_Written task:_ Continue the passage about Internet commerce and communication services from its last sentence.

Advertising on popular web pages can be lucrative, and e-commerce or the sale of products and services directly via the Web continues to grow.

Communication.Electronic mail, or email, is an important communications service available on the Internet. The concept of sending electronic text messages between parties in a way analogous to mailing letters or memos predates the creation of the Internet. Pictures, documents and other files are sent as email attachments. Emails can be cc-ed to multiple email addresses.

Internet telephony is another common communications service made possible by the creation of the Internet. VoIP stands for Voice-over-Internet Protocol, referring to the protocol that underlies all Internet communication. The idea began in the early 1990s with walkie-talkie-like voice applications for personal computers. In recent years many VoIP systems have become as easy to use and as convenient as a normal telephone. The benefit is that, as the Internet carries the voice traffic, VoIP can be free or cost much less than a traditional telephone call, especially over long distances and especially for those with always-on Internet connections such as cable or ADSL. VoIP is maturing into a competitive alternative to traditional telephone service. Interoperability between different providers has improved and the ability to call or receive a call from a traditional telephone is available. Simple, inexpensive VoIP network adapters are available that eliminate the need for a personal computer.

_Source material:_
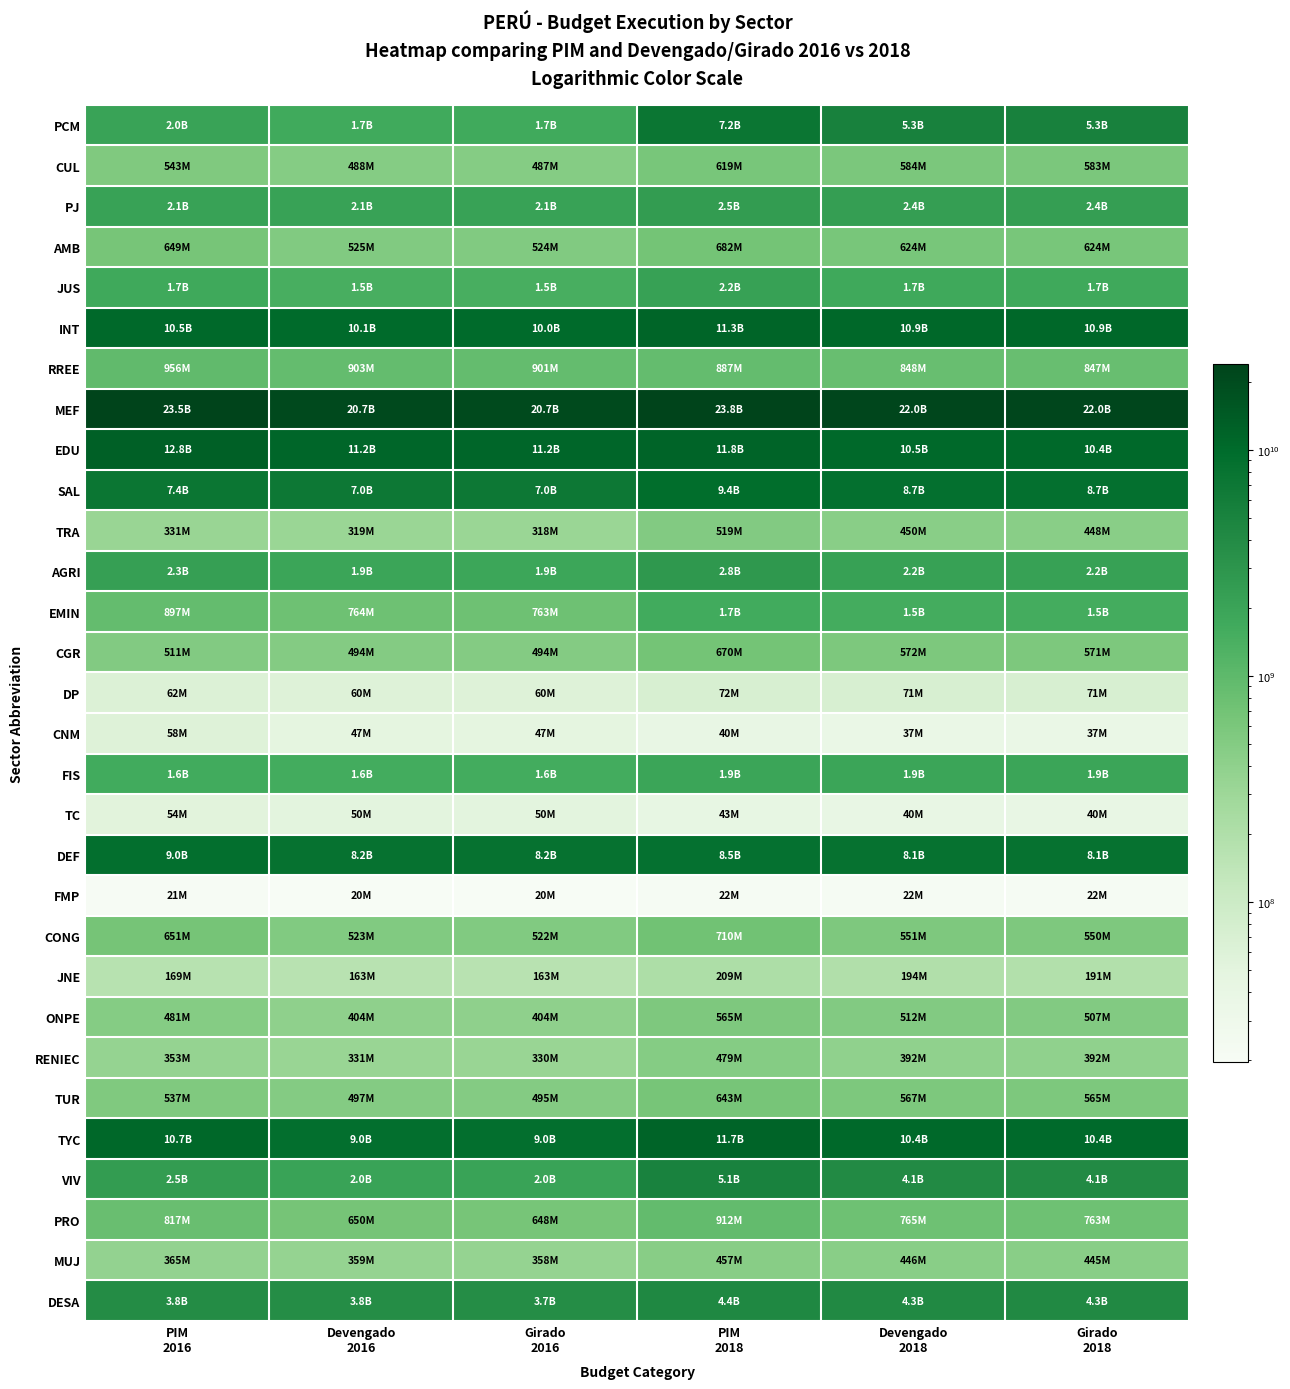

At PIM 2016, list the series in order from smallest to largest.

FMP, TC, CNM, DP, JNE, TRA, RENIEC, MUJ, ONPE, CGR, TUR, CUL, AMB, CONG, PRO, EMIN, RREE, FIS, JUS, PCM, PJ, AGRI, VIV, DESA, SAL, DEF, INT, TYC, EDU, MEF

_Written reply:_
Data transfer. File sharing is an example of transferring large amounts of data across the Internet. A computer file can be emailed to customers, colleagues and friends as an attachment. It can be uploaded to a website or FTP server for easy download by others. It can be put into a "shared location" or onto a file server for instant use by colleagues. The load of bulk downloads to many users can be eased by the use of "mirror" servers or peer-to-peer networks. In any of these cases, access to the file may be controlled by user authentication, the transit of the file over the Internet may be obscured by encryption, and money may change hands for access to the file. The price can be paid by the remote charging of funds from, for example, a credit card whose details are also passed—usually fully encrypted—across the Internet. The origin and authenticity of the file received may be checked by digital signatures or other message digests. These simple features of the Internet, over a worldwide basis, are changing the production, sale, and distribution of anything that can be reduced to a computer file for transmission. This includes all manner of print publications, software products, news, music, film, video, photography, graphics and the other arts. This in turn has caused seismic shifts in each of the existing industries that previously controlled the production and distribution of these products.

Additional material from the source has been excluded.